The Forum is held under the shadow of a catastrophic failure for its promoters: not a single one of the 17 Sustainable Development Goals – ranging from equality to the protection of biodiversity and the fight against climate change – will be achieved in 2030. What’s more: according to the UN itself, the progress towards half of these objectives is going backwards, while the process threatens to create a new focus of North-South conflict in the face of the demands of developing countries that the industrialized world give him more financial help to achieve them, especially with regard to energy transformation and the abandonment of fossil fuels. All of this has led to a debate among the UN member states – all except North Korea and the Vatican – about whether it is appropriate to cut the plan, which would constitute a political humiliation of the first order but, at least, a act of strategic realism.
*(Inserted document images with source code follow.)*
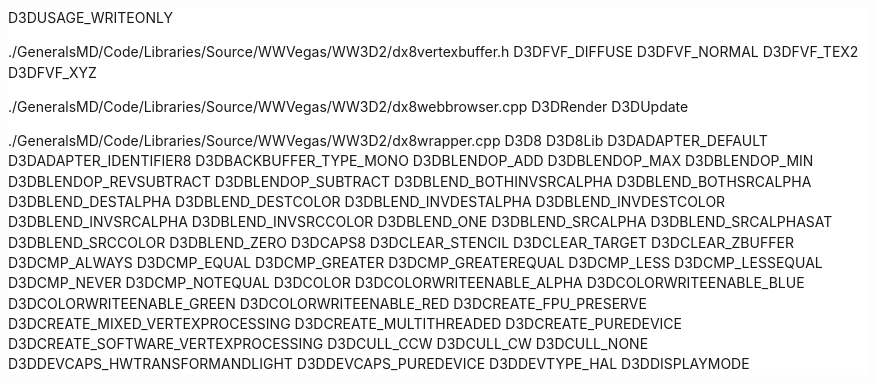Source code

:   D3DUSAGE_WRITEONLY

./GeneralsMD/Code/Libraries/Source/WWVegas/WW3D2/dx8vertexbuffer.h
  D3DFVF_DIFFUSE
  D3DFVF_NORMAL
  D3DFVF_TEX2
  D3DFVF_XYZ

./GeneralsMD/Code/Libraries/Source/WWVegas/WW3D2/dx8webbrowser.cpp
  D3DRender
  D3DUpdate

./GeneralsMD/Code/Libraries/Source/WWVegas/WW3D2/dx8wrapper.cpp
  D3D8
  D3D8Lib
  D3DADAPTER_DEFAULT
  D3DADAPTER_IDENTIFIER8
  D3DBACKBUFFER_TYPE_MONO
  D3DBLENDOP_ADD
  D3DBLENDOP_MAX
  D3DBLENDOP_MIN
  D3DBLENDOP_REVSUBTRACT
  D3DBLENDOP_SUBTRACT
  D3DBLEND_BOTHINVSRCALPHA
  D3DBLEND_BOTHSRCALPHA
  D3DBLEND_DESTALPHA
  D3DBLEND_DESTCOLOR
  D3DBLEND_INVDESTALPHA
  D3DBLEND_INVDESTCOLOR
  D3DBLEND_INVSRCALPHA
  D3DBLEND_INVSRCCOLOR
  D3DBLEND_ONE
  D3DBLEND_SRCALPHA
  D3DBLEND_SRCALPHASAT
  D3DBLEND_SRCCOLOR
  D3DBLEND_ZERO
  D3DCAPS8
  D3DCLEAR_STENCIL
  D3DCLEAR_TARGET
  D3DCLEAR_ZBUFFER
  D3DCMP_ALWAYS
  D3DCMP_EQUAL
  D3DCMP_GREATER
  D3DCMP_GREATEREQUAL
  D3DCMP_LESS
  D3DCMP_LESSEQUAL
  D3DCMP_NEVER
  D3DCMP_NOTEQUAL
  D3DCOLOR
  D3DCOLORWRITEENABLE_ALPHA
  D3DCOLORWRITEENABLE_BLUE
  D3DCOLORWRITEENABLE_GREEN
  D3DCOLORWRITEENABLE_RED
  D3DCREATE_FPU_PRESERVE
  D3DCREATE_MIXED_VERTEXPROCESSING
  D3DCREATE_MULTITHREADED
  D3DCREATE_PUREDEVICE
  D3DCREATE_SOFTWARE_VERTEXPROCESSING
  D3DCULL_CCW
  D3DCULL_CW
  D3DCULL_NONE
  D3DDEVCAPS_HWTRANSFORMANDLIGHT
  D3DDEVCAPS_PUREDEVICE
  D3DDEVTYPE_HAL
  D3DDISPLAYMODE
Sánchez will participate in other activities linked, directly or indirectly, to the Sustainable Development Goals. On Tuesday afternoon in New York (nine at night in Spain) he will speak at the High Level Table on the Reform of the International Financial System, and on Wednesday he will do so at the Climate Ambition Summit, before joining Spain in the Agreement. on Conservation of Marine Biological Diversity. Spain is also co-organizer of a meeting on feminist diplomacy at the UN. The president will also have a meeting with the Business Economics Forum of the Hispanic Chamber of Commerce on Tuesday.